Visual Studio 2015 Preview
Written by Mike James   
Monday, 17 November 2014

If you compare the latest Visual Studio 2015 preview with almost any other version you will be shocked by what you find in it. Visual Studio used to be specific to Microsoft technologies. Now it has gone cross platform in a big way. 

 

As well as making Visual Studio 2013 more or less free to use, Microsoft has released a Preview of the next version of Visual Studio - and it contains some real surprises. For example, who would have thought that an Android emulator would be part of VS? Well it is in VS 2015. In fact, many of the new features are to do with cross platform development. 

The first thing to say about the Android emulator is that its addition does not put VS in competition with Eclipse or Android Studio for Android development, as many have commented. The type of Android development you can do with VS is limited to Cordova-based HTML/JavaScript apps or using Xamarin's libraries and C#. You can't work with standard Java-based Android apps in Visual Studio. 

 

vsandroidem

 

An important question is why is Microsoft supporting this technology?

The reason for Cordova support is that it allows web apps to run on Windows Phone and Windows 8.1 as well as on iOS and Android. By supporting Cordova and providing an Android emulator that really works, Microsoft could get some additional apps for its own OS. The idea of being able to target the full range of devices all from Visual Studio is very attractive. 

The ability to build native apps for Android and iOS in C# is less obviously attractive. Visual Studio 2015 comes with new project templates form Xamarin that target iOS and Android. The only problem is that if you want to make use of the full power of the Xamarin system you have to move from the free starter kit that is included to a monthly paid subscription.

For most projects this isn't going to be a huge problem, but this isn't a system that lets you cross platforms without some effort. The UI libraries are different and so are the exposed native APIs. Xamarin estimates that you should be able to use about 75% of your code on each of the platforms. The real benefit of this approach is being able to use C# - which many programmers consider to be significantly better than Java, Objective-C or Swift. 

The C# approach to iOS and Android is one that might become significantly more attractive in the near future if the cross platform .NET core gets build. This might provide even more code communality and allow app development for Windows, iOS and Android. 

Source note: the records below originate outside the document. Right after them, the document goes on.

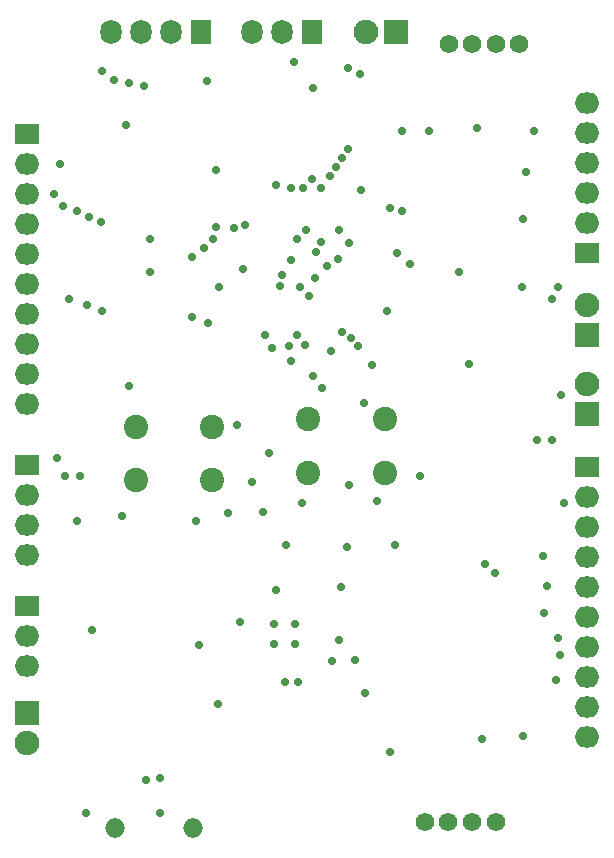
<source format=gbs>
G04 #@! TF.FileFunction,Soldermask,Bot*
%FSLAX46Y46*%
G04 Gerber Fmt 4.6, Leading zero omitted, Abs format (unit mm)*
G04 Created by KiCad (PCBNEW 4.0.1-stable) date 3/7/2016 10:06:05 PM*
%MOMM*%
G01*
G04 APERTURE LIST*
%ADD10C,0.100000*%
%ADD11O,1.660000X1.660000*%
%ADD12R,2.092000X1.787200*%
%ADD13O,2.092000X1.787200*%
%ADD14R,1.787200X2.092000*%
%ADD15O,1.787200X2.092000*%
%ADD16R,2.092000X2.092000*%
%ADD17O,2.092000X2.092000*%
%ADD18C,1.560000*%
%ADD19C,2.060000*%
%ADD20C,0.745800*%
G04 APERTURE END LIST*
D10*
D11*
X63550000Y-109750000D03*
X56950000Y-109750000D03*
D12*
X96930000Y-79200000D03*
D13*
X96930000Y-81740000D03*
X96930000Y-84280000D03*
X96930000Y-86820000D03*
X96930000Y-89360000D03*
X96930000Y-91900000D03*
X96930000Y-94440000D03*
X96930000Y-96980000D03*
X96930000Y-99520000D03*
X96930000Y-102060000D03*
D12*
X49500000Y-51000000D03*
D13*
X49500000Y-53540000D03*
X49500000Y-56080000D03*
X49500000Y-58620000D03*
X49500000Y-61160000D03*
X49500000Y-63700000D03*
X49500000Y-66240000D03*
X49500000Y-68780000D03*
X49500000Y-71320000D03*
X49500000Y-73860000D03*
D12*
X49500000Y-79000000D03*
D13*
X49500000Y-81540000D03*
X49500000Y-84080000D03*
X49500000Y-86620000D03*
D14*
X64250000Y-42418000D03*
D15*
X61710000Y-42418000D03*
X59170000Y-42418000D03*
X56630000Y-42418000D03*
D16*
X80772000Y-42418000D03*
D17*
X78232000Y-42418000D03*
D16*
X96930000Y-68020000D03*
D17*
X96930000Y-65480000D03*
D16*
X49500000Y-100000000D03*
D17*
X49500000Y-102540000D03*
D12*
X96930000Y-61110000D03*
D13*
X96930000Y-58570000D03*
X96930000Y-56030000D03*
X96930000Y-53490000D03*
X96930000Y-50950000D03*
X96930000Y-48410000D03*
D16*
X96930000Y-74730000D03*
D17*
X96930000Y-72190000D03*
D18*
X91190000Y-43360000D03*
X89190000Y-43360000D03*
X87190000Y-43360000D03*
X85190000Y-43360000D03*
X83180000Y-109230000D03*
X85180000Y-109230000D03*
X87180000Y-109230000D03*
X89180000Y-109230000D03*
D14*
X73660000Y-42418000D03*
D15*
X71120000Y-42418000D03*
X68580000Y-42418000D03*
D19*
X65200000Y-80340000D03*
X58700000Y-80340000D03*
X65200000Y-75840000D03*
X58700000Y-75840000D03*
X79790000Y-79680000D03*
X73290000Y-79680000D03*
X79790000Y-75180000D03*
X73290000Y-75180000D03*
D12*
X49500000Y-91000000D03*
D13*
X49500000Y-93540000D03*
X49500000Y-96080000D03*
D20*
X73700000Y-47150000D03*
X78750000Y-70550000D03*
X86900000Y-70500000D03*
X64700000Y-46500000D03*
X65532000Y-54102000D03*
X57550000Y-83350000D03*
X71400000Y-85800000D03*
X69450000Y-83000000D03*
X66550000Y-83100000D03*
X76200000Y-67818000D03*
X67818000Y-62484000D03*
X72162500Y-94212500D03*
X70437500Y-94212500D03*
X70437500Y-92487500D03*
X72162500Y-92487500D03*
X71882000Y-55626000D03*
X57912000Y-50292000D03*
X58166000Y-72390000D03*
X82804000Y-80010000D03*
X80264000Y-103378000D03*
X68580000Y-80518000D03*
X87630000Y-50546000D03*
X65660000Y-99240000D03*
X63820000Y-83740000D03*
X75300000Y-95660000D03*
X78080000Y-98380000D03*
X55020000Y-92990000D03*
X59944000Y-59944000D03*
X65278000Y-59944000D03*
X59944000Y-62738000D03*
X64516000Y-60706000D03*
X70000000Y-78000000D03*
X72750000Y-82250000D03*
X63500000Y-61468000D03*
X63500000Y-66548000D03*
X67310000Y-75692000D03*
X71882000Y-61722000D03*
X92456000Y-50800000D03*
X70900000Y-63900000D03*
X78050000Y-73750000D03*
X54500000Y-108500000D03*
X60750000Y-108500000D03*
X60800000Y-105540000D03*
X71310000Y-97440000D03*
X59590000Y-105690000D03*
X72480000Y-97410000D03*
X65786000Y-64008000D03*
X52070000Y-78486000D03*
X73750000Y-71500000D03*
X52750000Y-80000000D03*
X54000000Y-80000000D03*
X74500000Y-72500000D03*
X59436000Y-46990000D03*
X76708000Y-52324000D03*
X58166000Y-46736000D03*
X76200000Y-53086000D03*
X75692000Y-53848000D03*
X56896000Y-46482000D03*
X75184000Y-54610000D03*
X55880000Y-45720000D03*
X77724000Y-45974000D03*
X74422000Y-55626000D03*
X73660000Y-54864000D03*
X76708000Y-45466000D03*
X93980000Y-65024000D03*
X74422000Y-60198000D03*
X94488000Y-64008000D03*
X75946000Y-59182000D03*
X77750000Y-55750000D03*
X91500000Y-58250000D03*
X76750000Y-60250000D03*
X91750000Y-54250000D03*
X94742000Y-73152000D03*
X91440000Y-64008000D03*
X88000000Y-102250000D03*
X75850000Y-61600000D03*
X81250000Y-57500000D03*
X83500000Y-50750000D03*
X91500000Y-102000000D03*
X74000000Y-61000000D03*
X80250000Y-57250000D03*
X81250000Y-50750000D03*
X72898000Y-55626000D03*
X72136000Y-44958000D03*
X76080000Y-89330000D03*
X77270000Y-95570000D03*
X76630000Y-86010000D03*
X70600000Y-89650000D03*
X69650000Y-68000000D03*
X76800000Y-80750000D03*
X80700000Y-85840000D03*
X67500000Y-92290000D03*
X79150000Y-82050000D03*
X70250000Y-69150000D03*
X86106000Y-62738000D03*
X74930000Y-62230000D03*
X53750000Y-83800000D03*
X75940000Y-93860000D03*
X64050000Y-94300000D03*
X93980000Y-76962000D03*
X80010000Y-66040000D03*
X92710000Y-76962000D03*
X76962000Y-68326000D03*
X94996000Y-82296000D03*
X77500000Y-69000000D03*
X53750000Y-57500000D03*
X68000000Y-58750000D03*
X54750000Y-58000000D03*
X67000000Y-59000000D03*
X55750000Y-58500000D03*
X65532000Y-58928000D03*
X53086000Y-65024000D03*
X73914000Y-63246000D03*
X54610000Y-65532000D03*
X72644000Y-64008000D03*
X55880000Y-66040000D03*
X73406000Y-64770000D03*
X81900000Y-62000000D03*
X94300000Y-97200000D03*
X88300000Y-87450000D03*
X94650000Y-95150000D03*
X89150000Y-88200000D03*
X80800000Y-61100000D03*
X71850000Y-70200000D03*
X94450000Y-93650000D03*
X71700000Y-69000000D03*
X93300000Y-91550000D03*
X72350000Y-68050000D03*
X93500000Y-89250000D03*
X73000000Y-68850000D03*
X93200000Y-86750000D03*
X52300000Y-53550000D03*
X64800000Y-67050000D03*
X75200000Y-69350000D03*
X73152000Y-59182000D03*
X51816000Y-56134000D03*
X72390000Y-59944000D03*
X52578000Y-57150000D03*
X71120000Y-62992000D03*
X70612000Y-55372000D03*
M02*

</source>
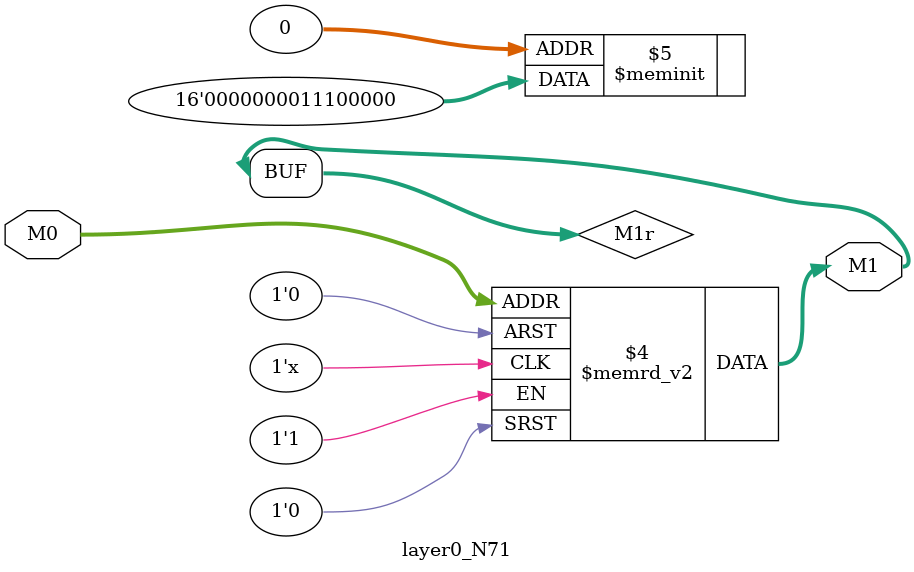
<source format=v>
module layer0_N71 ( input [2:0] M0, output [1:0] M1 );

	(*rom_style = "distributed" *) reg [1:0] M1r;
	assign M1 = M1r;
	always @ (M0) begin
		case (M0)
			3'b000: M1r = 2'b00;
			3'b100: M1r = 2'b00;
			3'b010: M1r = 2'b10;
			3'b110: M1r = 2'b00;
			3'b001: M1r = 2'b00;
			3'b101: M1r = 2'b00;
			3'b011: M1r = 2'b11;
			3'b111: M1r = 2'b00;

		endcase
	end
endmodule

</source>
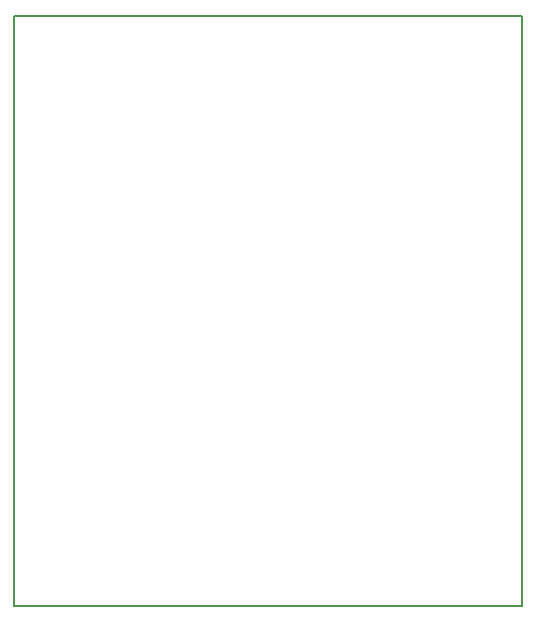
<source format=gbr>
G04 (created by PCBNEW (25-Oct-2014 BZR 4029)-stable) date Fri 14 Aug 2015 02:05:26 PM EDT*
%MOIN*%
G04 Gerber Fmt 3.4, Leading zero omitted, Abs format*
%FSLAX34Y34*%
G01*
G70*
G90*
G04 APERTURE LIST*
%ADD10C,0.00393701*%
%ADD11C,0.00590551*%
G04 APERTURE END LIST*
G54D10*
G54D11*
X58267Y-31496D02*
X58267Y-51181D01*
X41338Y-31496D02*
X58267Y-31496D01*
X41338Y-51181D02*
X41338Y-31496D01*
X58267Y-51181D02*
X41338Y-51181D01*
M02*

</source>
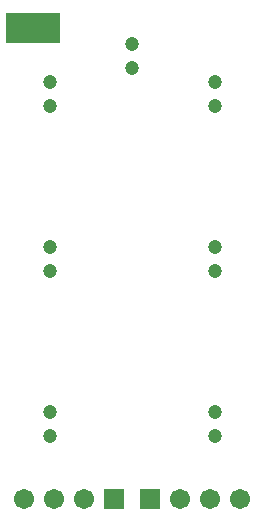
<source format=gbs>
G04*
G04 #@! TF.GenerationSoftware,Altium Limited,Altium Designer,20.1.14 (287)*
G04*
G04 Layer_Color=16711935*
%FSLAX25Y25*%
%MOIN*%
G70*
G04*
G04 #@! TF.SameCoordinates,21C75208-3808-4449-9246-B6B9823AEBA8*
G04*
G04*
G04 #@! TF.FilePolarity,Negative*
G04*
G01*
G75*
%ADD13R,0.18000X0.10000*%
%ADD22C,0.04737*%
%ADD23C,0.06706*%
%ADD24R,0.06706X0.06706*%
D13*
X227000Y299500D02*
D03*
D22*
X287500Y163500D02*
D03*
Y171500D02*
D03*
Y218500D02*
D03*
Y226500D02*
D03*
Y281500D02*
D03*
Y273500D02*
D03*
X260000Y294000D02*
D03*
Y286000D02*
D03*
X232500Y281500D02*
D03*
Y273500D02*
D03*
Y218500D02*
D03*
Y226500D02*
D03*
Y163500D02*
D03*
Y171500D02*
D03*
D23*
X224000Y142500D02*
D03*
X234000D02*
D03*
X244000D02*
D03*
X296000D02*
D03*
X286000D02*
D03*
X276000D02*
D03*
D24*
X254000D02*
D03*
X266000D02*
D03*
M02*

</source>
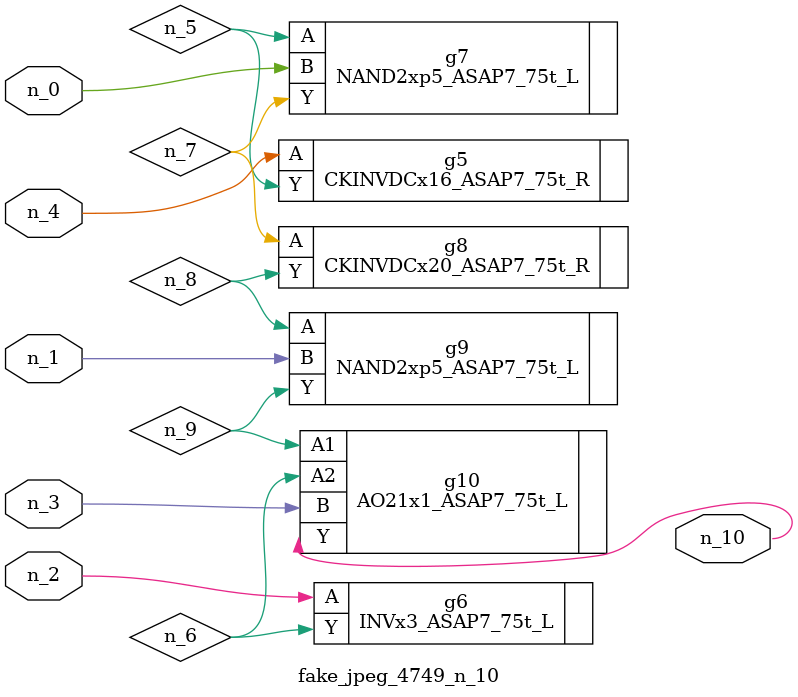
<source format=v>
module fake_jpeg_4749_n_10 (n_3, n_2, n_1, n_0, n_4, n_10);

input n_3;
input n_2;
input n_1;
input n_0;
input n_4;

output n_10;

wire n_8;
wire n_9;
wire n_6;
wire n_5;
wire n_7;

CKINVDCx16_ASAP7_75t_R g5 ( 
.A(n_4),
.Y(n_5)
);

INVx3_ASAP7_75t_L g6 ( 
.A(n_2),
.Y(n_6)
);

NAND2xp5_ASAP7_75t_L g7 ( 
.A(n_5),
.B(n_0),
.Y(n_7)
);

CKINVDCx20_ASAP7_75t_R g8 ( 
.A(n_7),
.Y(n_8)
);

NAND2xp5_ASAP7_75t_L g9 ( 
.A(n_8),
.B(n_1),
.Y(n_9)
);

AO21x1_ASAP7_75t_L g10 ( 
.A1(n_9),
.A2(n_6),
.B(n_3),
.Y(n_10)
);


endmodule
</source>
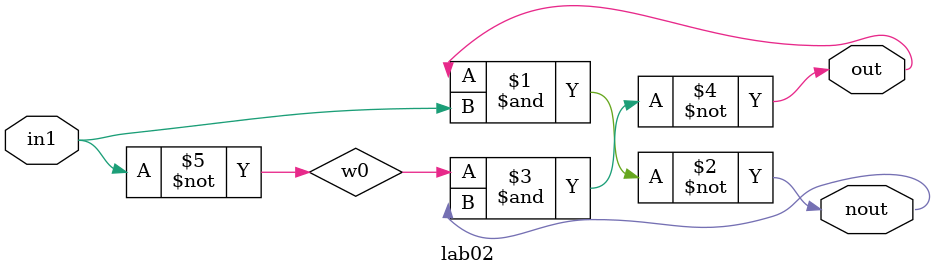
<source format=v>
module lab02(in1, out, nout);

input in1;
output out;
output nout;

wire w0;


not(w0, in1);
nand(nout, out, in1);
nand(out, w0, nout);

endmodule

</source>
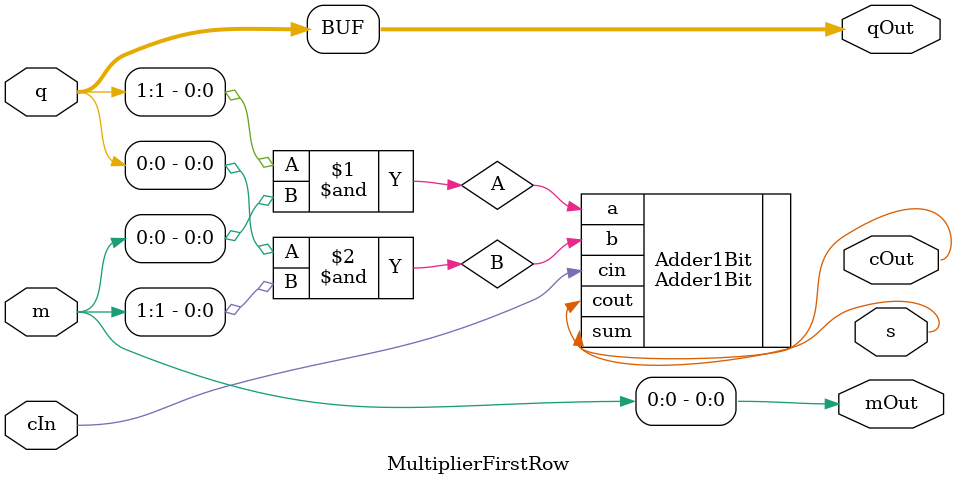
<source format=v>
/*
 * Multiplier 2 x 3 - FirstRow
 * ----------------------------
 * By: Varun Gonsalves
 * For: University of Leeds
 * Date: 20/02/2023
 *
 * Description
 * ------------
 * This module is for the Multiplier 2 x 3. It is responsible for
 * Carrying out the operations on the first row. 
 *
 */
 
module MultiplierFirstRow (
    input  [1:0] m,
    input  [1:0] q,
    input        cIn,
    
    output [1:0] qOut,
    output       cOut,
    output       mOut,
    output       s
);

//Wires create to carry the ouput from the AND Gates that can be fed into the 1 bit adder
wire A;
wire B;

//Assign Mout and Qout
assign mOut = m[0];

assign qOut = q;

//Connecting up the Adder1bit connections from this module. This will 
// give back the Sum
Adder1Bit Adder1Bit(
	.a(A),
	.b(B),
	.cin(cIn),
	.cout(cOut),
	.sum(s)	

);

//AND Gates that are part of the design 
and(A, q[1], m[0]);
and(B, q[0], m[1]);

endmodule

</source>
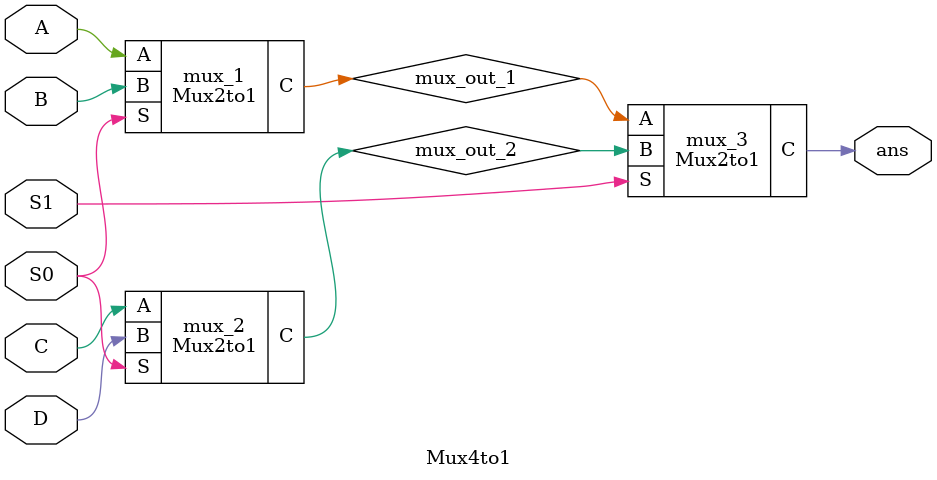
<source format=v>
module Mux2to1 (input S, A, B, output C);

    wire S_not;
    wire out1, out2;
    not (S_not, S);
    and (out1, S_not, A);
    and (out2, S, B);
    or (C, out1, out2);

endmodule

module Mux4to1 (input S0, S1, A, B, C, D, output ans);

    wire mux_out_1, mux_out_2;

    Mux2to1 mux_1(S0, A, B, mux_out_1);
    Mux2to1 mux_2(S0, C, D, mux_out_2);
    Mux2to1 mux_3(S1, mux_out_1, mux_out_2, ans);

endmodule
</source>
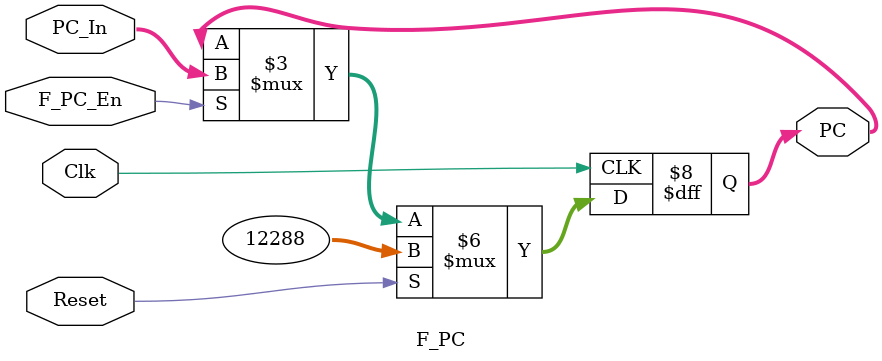
<source format=v>
`timescale 1ns / 1ps

module F_PC (
	input Clk,
	input Reset,
	input F_PC_En,
    input [31:0] PC_In,
    output reg [31:0] PC
    );

    initial begin
        PC = 32'h0000_3000;
    end

    always @(posedge Clk) begin
        if(Reset) begin
            PC <= 32'h0000_3000;
        end
        else if (F_PC_En) begin
            PC <= PC_In;
        end
    end

endmodule
</source>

C++ programmers have also gone more cross-platform with the Clang and LLVM toolchain. This lets C++ programmers target Android and, in the near future, iOS. Not full apps because the UI needs more than just a suitable compiler. The target is mainly native DLLs and static libraries. These can be integrated into full Android apps using Xamarin and even Java. You can also target full Native-Activity apps but these aren't as common because this approach is only needed for games and graphics. 

 

vscpptemplates

 

The ability to create cross platform libraries in C++ is obviously useful to Microsoft because these can be used under Windows, but the ability to create Android-only projects is less obviously an advantage.

Perhaps we are seeing the start of a more general colonization of Android by Microsoft.

There are lots of other small, but valuable, new features. However, the inclusion of .NET 4.6 with an upgraded WPF and the RyuJIT has to be mentioned. New versions of C# and VB are being rolled out as described in a previous news story. ASP.NET 5 unifies all of the fragmented approaches to creating a web site that have been invented by Microsoft into one big ball of fun - Web Forms, MVC, Web API and Azure Mobile Services. 

 

vsaspprojects

 

 

Finally it is worth mentioning that VS 2015 has a companion in the form of a new version of Blend.

The future of Blend, Microsoft's UI design tool, has long been in as much doubt as the further development of WPF.  Blend now has better integration with VS and XAML IntelliSense, debugging and more. What it doesn't have any more is HTML design support - this has been dropped for reasons that don't seem to fit with the multi-platform Visual Studio. 

Visual Studio is a good IDE and it is welcome that Microsoft seems intent on making it better. At the moment the cross-platform strategy is a bit like a patchwork quilt and a long way from the ideal of 100% code reuse. But it is, once again, heading in the right direction.